The script is based on Peter Lefcourt's novel of the same name, and a great deal of the film is spent skewering Hollywood types. Charlie sloughs off all responsibility, dumping all decisions on others in his relentless drive to get the film in the can. Roadblock after roadblock from self-promoting producers, legal, development, prima donna directors, prima donna actors, and studio heads are overcome or by-passed with a casual toss of the hand by Charlie. It was funny, very funny, but just not quite believable to me.

The other problem is that the screenplay bolts a romantic comedy onto the darker comedy about Hollywood types. Meg Ryan's Diedre is in development, and she wants the original script produced. She attempts to hijack the movie, sabotage it, and get it back on track, in the process falling in love with Charlie. My major problem is that Charlie, shown as an unkempt, total loser with no class never really cleans up even when he's winning. In "Pretty Woman," Julia Roberts plays a street walker, for pete's sake, not even a call girl, but when Richard Gere gets her out of her slutty costume, she gets class.
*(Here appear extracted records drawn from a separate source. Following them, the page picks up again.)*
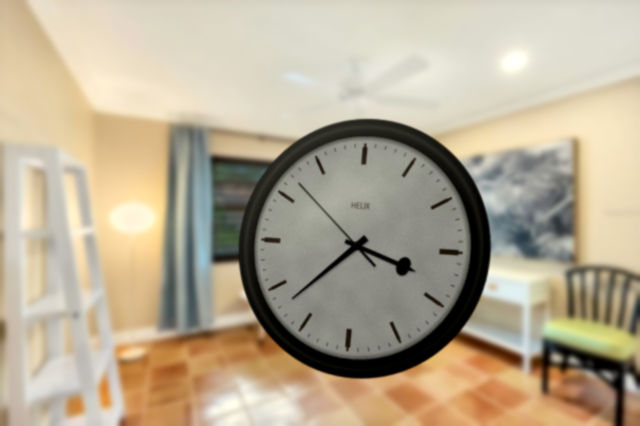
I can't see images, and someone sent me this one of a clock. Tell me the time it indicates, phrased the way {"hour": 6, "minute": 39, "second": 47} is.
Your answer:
{"hour": 3, "minute": 37, "second": 52}
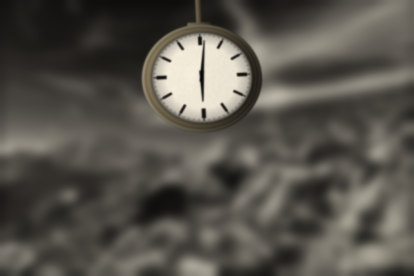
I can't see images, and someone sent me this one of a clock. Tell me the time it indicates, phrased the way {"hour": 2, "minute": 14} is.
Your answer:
{"hour": 6, "minute": 1}
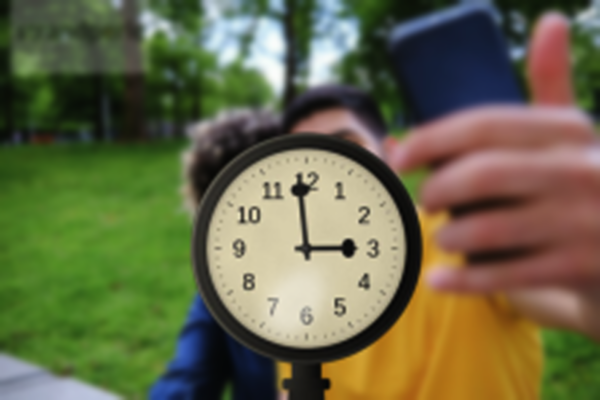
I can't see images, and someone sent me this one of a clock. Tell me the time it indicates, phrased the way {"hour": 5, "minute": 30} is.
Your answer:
{"hour": 2, "minute": 59}
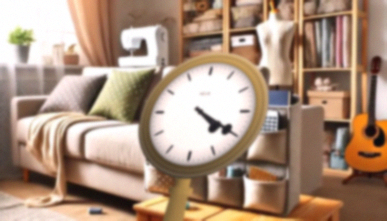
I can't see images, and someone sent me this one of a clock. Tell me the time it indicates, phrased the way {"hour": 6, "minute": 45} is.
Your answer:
{"hour": 4, "minute": 20}
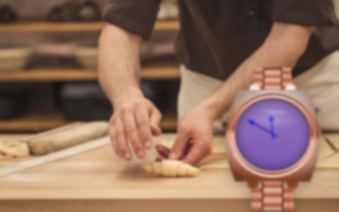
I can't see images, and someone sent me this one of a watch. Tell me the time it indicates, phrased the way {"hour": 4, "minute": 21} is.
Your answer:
{"hour": 11, "minute": 50}
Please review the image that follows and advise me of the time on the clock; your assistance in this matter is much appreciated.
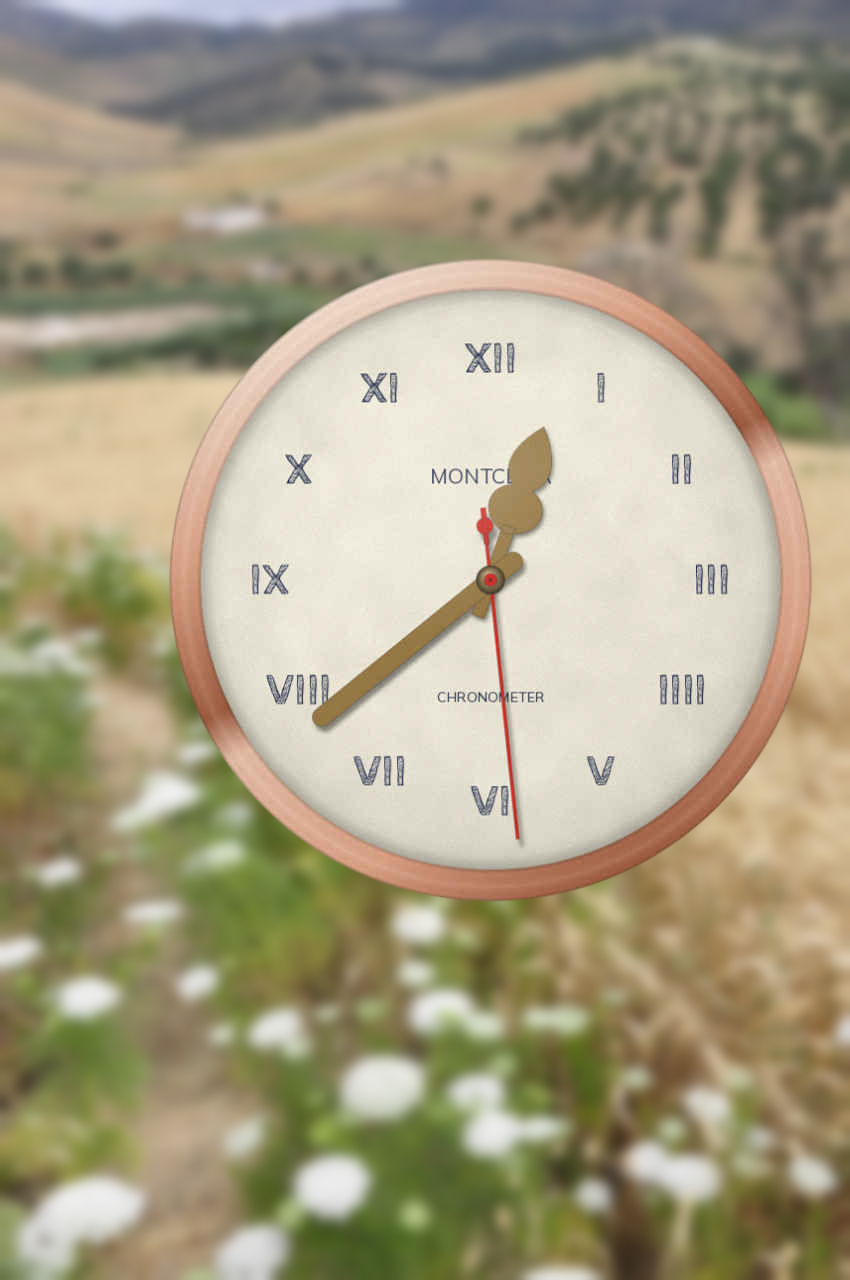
12:38:29
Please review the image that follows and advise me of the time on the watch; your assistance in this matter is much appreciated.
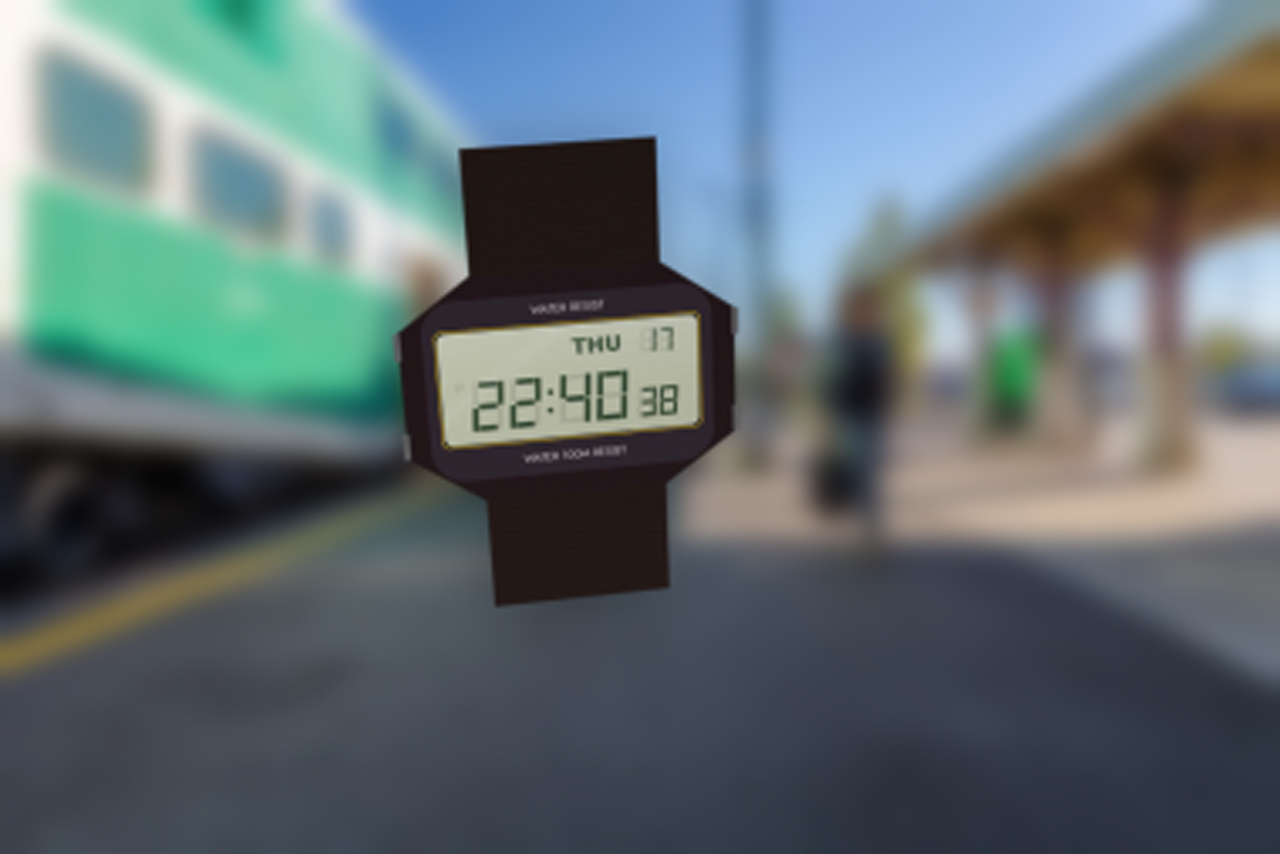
22:40:38
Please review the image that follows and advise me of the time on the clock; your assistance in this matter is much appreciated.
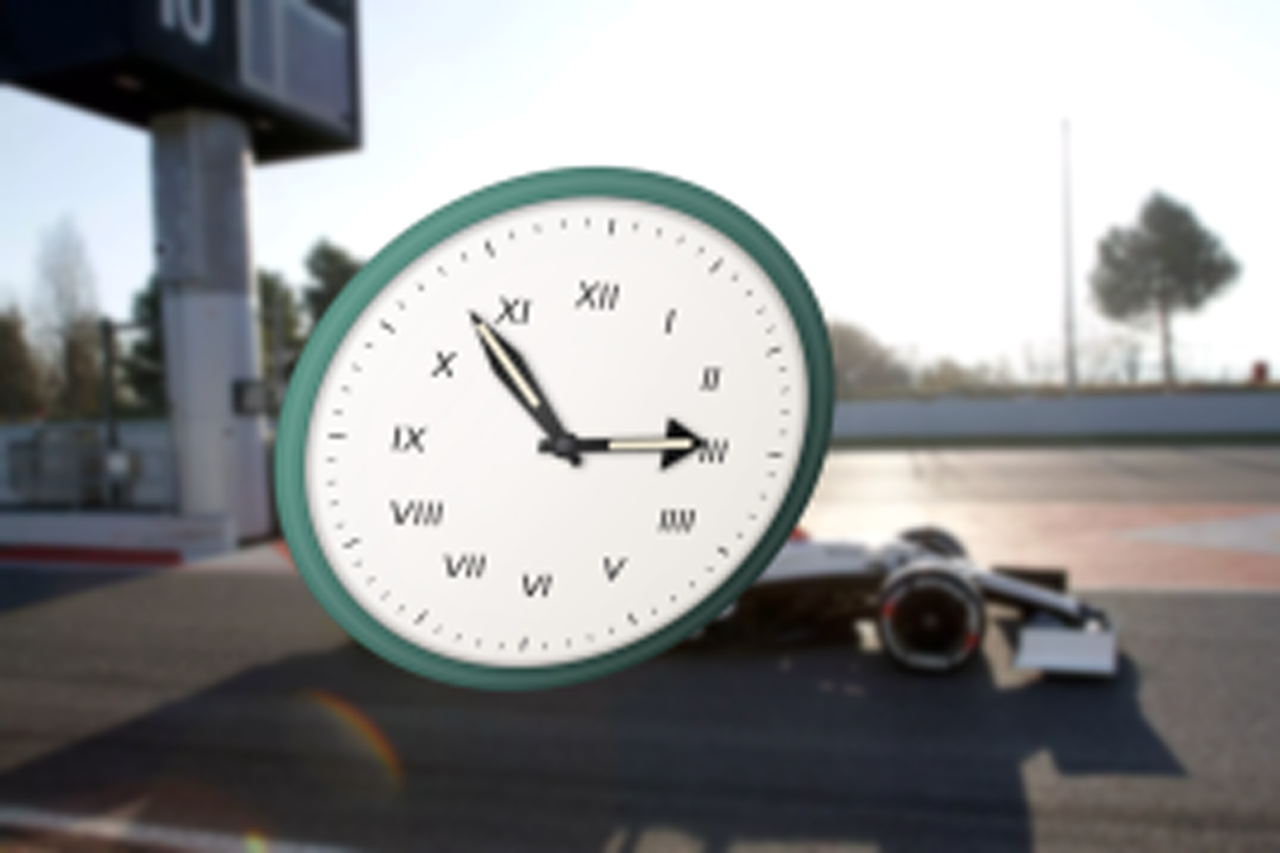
2:53
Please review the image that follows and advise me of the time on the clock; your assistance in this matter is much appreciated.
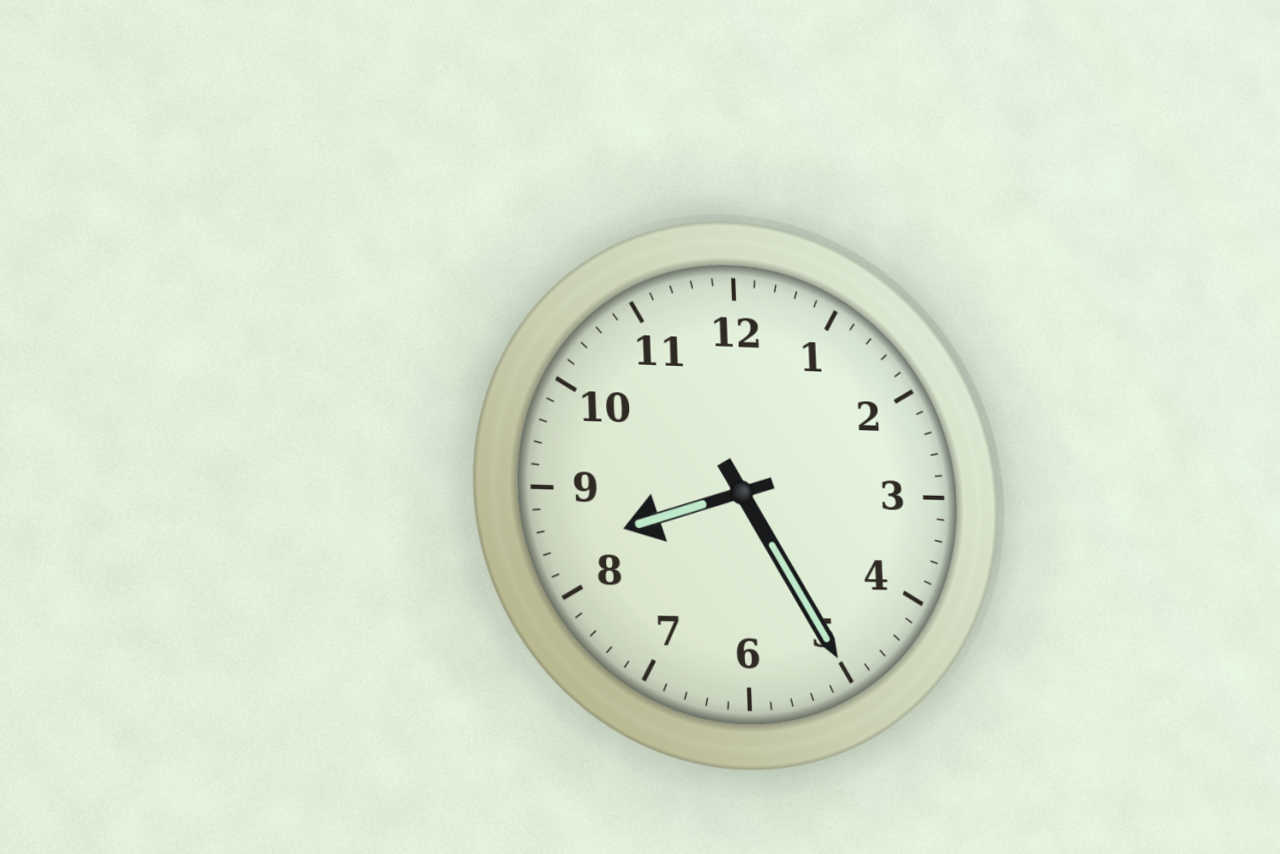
8:25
Charlie, alas, remains unclassy throughout. I guess my major complaint is that while Meg Ryan can do a respectable Myrna Loy, William H. Macy is no William Powell. Ever. Nothing in the script makes him bloom into a character worth Diedre's time. Macy has a winning smile, and the script has him playing it for all it's worth, but he's not my ideal romantic lead opposite Meg Ryan. The parts of the script where Charlie and Diedre bantered back and forth didn't sparkle for me.

The movie hit the indie film contests and went straight to video. I enjoyed the movie a great deal despite its flaws, and I recommend it.

I read the novel after I saw the movie. I recommend this because most books have depth and character missing from movies, but it's not necessary for Lefcourt's book. The book and movie are different enough to keep your interest, but there's no character development and no depth -- like the movie, not a problem. It's a funny book, but I suspect I missed a lot of inside humor since I don't know the goings on in Hollywood. The book was published in 1991, and it's dated because of references to the top stars of 20 years ago, but most people will catch the drift. Additionally, the relationship between Diedre and Charlie is more fully developed, has a satisfactory explanation, and suffers no attempts at romantic banter. With no description of Charlie offered by Lefcourt, he's left to my own imagination.

One other plus for the book: I got a lot more out of the names for Lefcourt's characters. Emprin, Hudris, Fuchs, Ikon, Bland, Auger, and more I'm sure that went right over my head. It got off to a very slow start, but it soon had me turning pages with time going by unnoticed.